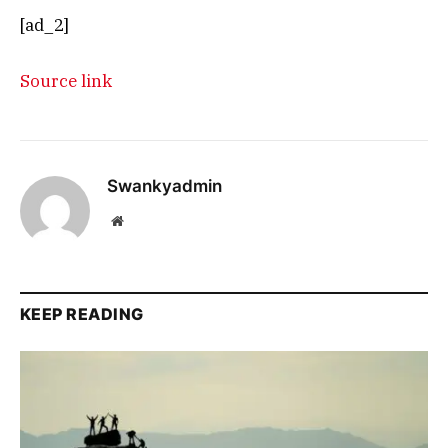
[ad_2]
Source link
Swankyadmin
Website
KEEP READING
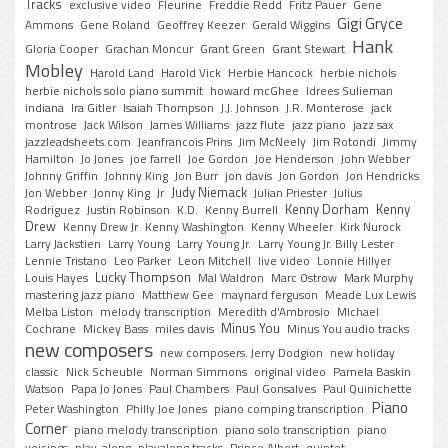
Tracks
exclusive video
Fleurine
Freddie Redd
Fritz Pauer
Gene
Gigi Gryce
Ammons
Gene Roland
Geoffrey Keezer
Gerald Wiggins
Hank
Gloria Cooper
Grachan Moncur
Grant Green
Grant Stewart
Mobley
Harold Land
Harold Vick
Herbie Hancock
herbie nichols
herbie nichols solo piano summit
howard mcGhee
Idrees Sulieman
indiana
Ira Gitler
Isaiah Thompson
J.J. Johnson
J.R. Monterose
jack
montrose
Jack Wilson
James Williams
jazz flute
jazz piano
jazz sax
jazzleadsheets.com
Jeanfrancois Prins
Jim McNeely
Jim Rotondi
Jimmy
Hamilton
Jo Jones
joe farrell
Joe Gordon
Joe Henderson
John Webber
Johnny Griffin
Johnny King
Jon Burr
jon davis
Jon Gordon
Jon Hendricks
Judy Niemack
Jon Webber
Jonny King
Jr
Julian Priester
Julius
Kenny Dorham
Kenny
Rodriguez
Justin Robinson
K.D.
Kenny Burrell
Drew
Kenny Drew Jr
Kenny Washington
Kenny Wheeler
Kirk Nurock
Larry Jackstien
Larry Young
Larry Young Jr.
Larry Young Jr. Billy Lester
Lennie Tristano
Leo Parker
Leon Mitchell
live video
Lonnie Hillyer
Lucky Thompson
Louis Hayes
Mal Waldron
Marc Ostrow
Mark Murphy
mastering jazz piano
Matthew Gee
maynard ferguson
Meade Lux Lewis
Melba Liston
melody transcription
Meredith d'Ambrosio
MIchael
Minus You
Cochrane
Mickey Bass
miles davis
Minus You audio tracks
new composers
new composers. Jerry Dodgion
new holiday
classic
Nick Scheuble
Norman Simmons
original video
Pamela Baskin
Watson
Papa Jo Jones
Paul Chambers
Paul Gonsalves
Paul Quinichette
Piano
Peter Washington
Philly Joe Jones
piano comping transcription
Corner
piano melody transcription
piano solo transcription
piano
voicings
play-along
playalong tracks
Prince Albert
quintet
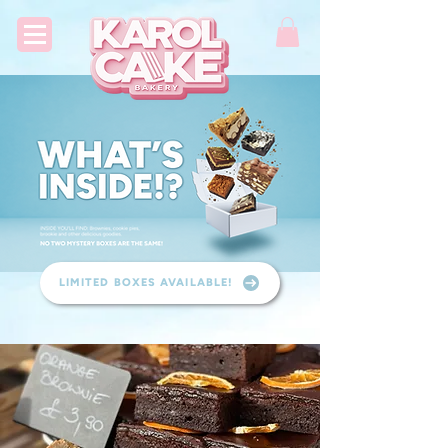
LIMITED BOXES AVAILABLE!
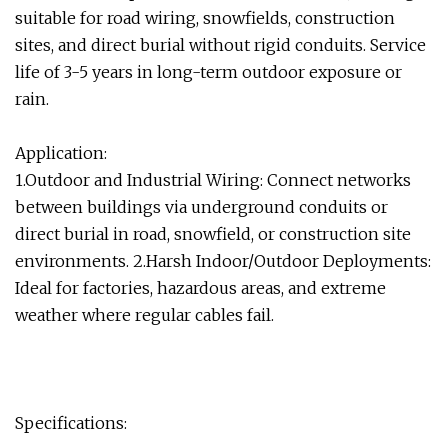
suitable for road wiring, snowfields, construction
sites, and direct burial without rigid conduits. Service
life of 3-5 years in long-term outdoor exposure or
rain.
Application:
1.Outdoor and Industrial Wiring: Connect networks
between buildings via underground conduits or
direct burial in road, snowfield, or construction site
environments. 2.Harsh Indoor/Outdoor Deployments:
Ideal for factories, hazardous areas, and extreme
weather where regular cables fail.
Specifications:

════

_Exercise requirements_
Return, word for word, the lines from the start of the records through the line with "KEEP READING". Leave the pictures out of your answer.

_Response to the task_
[ad_2]
Source link
Swankyadmin
Website
KEEP READING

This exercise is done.